フィーメンニンは謳うという作品に出ていた、人間と妖精のハーフだった青年が出演しており、世界的にも続編となっておりますが、こちら単独で読めます。
タッジー・マッジーについて
作者:山口美由紀
巻数:全6巻
あらすじ
どうみても、小学生、よくて中学生年代にしか見えない幼い少女の主人公。まだ親の庇護下にあるはずの年齢なのに、何故か一人放浪し、とある『魔女伝説』のある街に、偶然訪れます。
そこで住居を決めたところ、なんとその伝説は本当で、主人公の身の回りには妖しい出来事が…。
こう続くと、なにやら平凡な主人公の巻き込まれストーリーのように思われるかもしれません。
しかし、一番平凡じゃなかったのは実は主人公。主人公は、実は何の変哲もない普通の人間なのに、その年齢が70歳を越えていた……という驚愕の展開。
魔法が使えるわけでもない、魔術師だとかの一族でもない主人公にとって、この不老は呪いでしかないのですが、そこに先ほどの妖精と人間のハーフや、100%妖精のわがままナイスバディがちょっかいを出してきて、主人公はてんやわんやというノリです。
見どころ
この作者さんの作品は、明るくほんわかしていながら、ダークな痛みを持つ暗さを、ときおり混ぜてくれるのがとてもいいスパイスになっています。

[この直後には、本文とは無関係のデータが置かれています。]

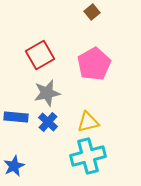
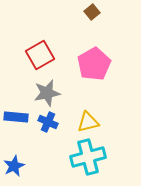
blue cross: rotated 18 degrees counterclockwise
cyan cross: moved 1 px down
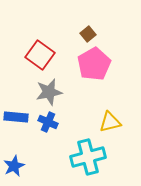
brown square: moved 4 px left, 22 px down
red square: rotated 24 degrees counterclockwise
gray star: moved 2 px right, 1 px up
yellow triangle: moved 22 px right
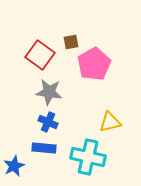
brown square: moved 17 px left, 8 px down; rotated 28 degrees clockwise
gray star: rotated 20 degrees clockwise
blue rectangle: moved 28 px right, 31 px down
cyan cross: rotated 28 degrees clockwise
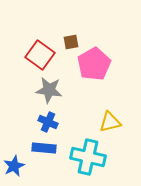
gray star: moved 2 px up
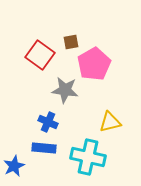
gray star: moved 16 px right
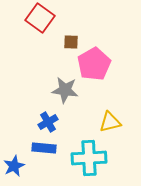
brown square: rotated 14 degrees clockwise
red square: moved 37 px up
blue cross: rotated 36 degrees clockwise
cyan cross: moved 1 px right, 1 px down; rotated 16 degrees counterclockwise
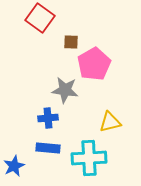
blue cross: moved 4 px up; rotated 24 degrees clockwise
blue rectangle: moved 4 px right
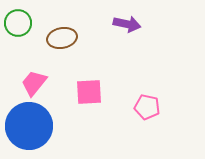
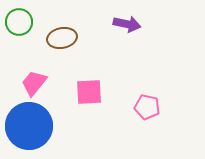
green circle: moved 1 px right, 1 px up
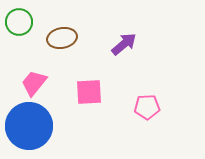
purple arrow: moved 3 px left, 20 px down; rotated 52 degrees counterclockwise
pink pentagon: rotated 15 degrees counterclockwise
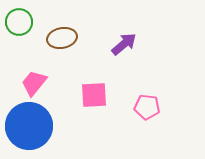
pink square: moved 5 px right, 3 px down
pink pentagon: rotated 10 degrees clockwise
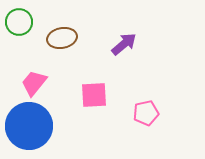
pink pentagon: moved 1 px left, 6 px down; rotated 20 degrees counterclockwise
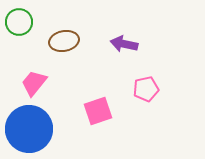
brown ellipse: moved 2 px right, 3 px down
purple arrow: rotated 128 degrees counterclockwise
pink square: moved 4 px right, 16 px down; rotated 16 degrees counterclockwise
pink pentagon: moved 24 px up
blue circle: moved 3 px down
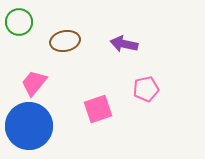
brown ellipse: moved 1 px right
pink square: moved 2 px up
blue circle: moved 3 px up
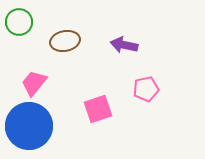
purple arrow: moved 1 px down
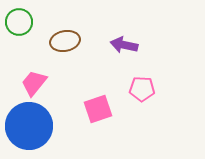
pink pentagon: moved 4 px left; rotated 15 degrees clockwise
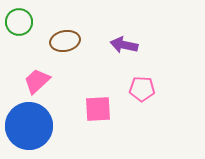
pink trapezoid: moved 3 px right, 2 px up; rotated 8 degrees clockwise
pink square: rotated 16 degrees clockwise
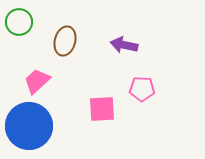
brown ellipse: rotated 64 degrees counterclockwise
pink square: moved 4 px right
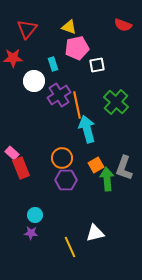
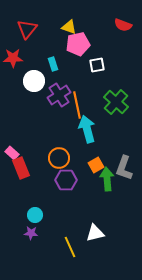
pink pentagon: moved 1 px right, 4 px up
orange circle: moved 3 px left
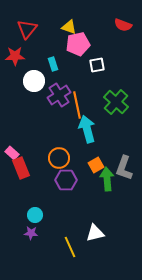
red star: moved 2 px right, 2 px up
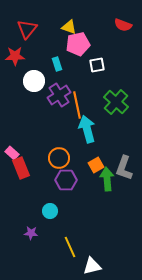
cyan rectangle: moved 4 px right
cyan circle: moved 15 px right, 4 px up
white triangle: moved 3 px left, 33 px down
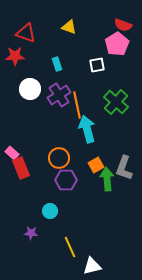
red triangle: moved 1 px left, 4 px down; rotated 50 degrees counterclockwise
pink pentagon: moved 39 px right; rotated 20 degrees counterclockwise
white circle: moved 4 px left, 8 px down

他にも自分を人間だと思っていた、操られている人形や、自分が人形だからと、その身を盾にしてしまう別の人形など、息をのむ哀しみのシーンも、それでも優しさがどこかにあるのが救いです。
ほのぼのとしていた主人公が、自分の呪いへと立ち向かい、嘆くだけじゃなくて、自分にできることをやろうと成長していきます。
その進みはじめる姿は、読み手にも勇気をくれ、各キャラクターたちのそれぞれの恋慕や、相手を思うが故の恐れなど、物語の後半になっても読み進める手は止まりません。
安定のハッピーエンド……と、言われてしまうかもしれませんが、登場キャラたちがめでたしめでたしで終わる物語はいつまでも心に残ってくれます。
元気と優しさをくれる、大好きなシリーズです。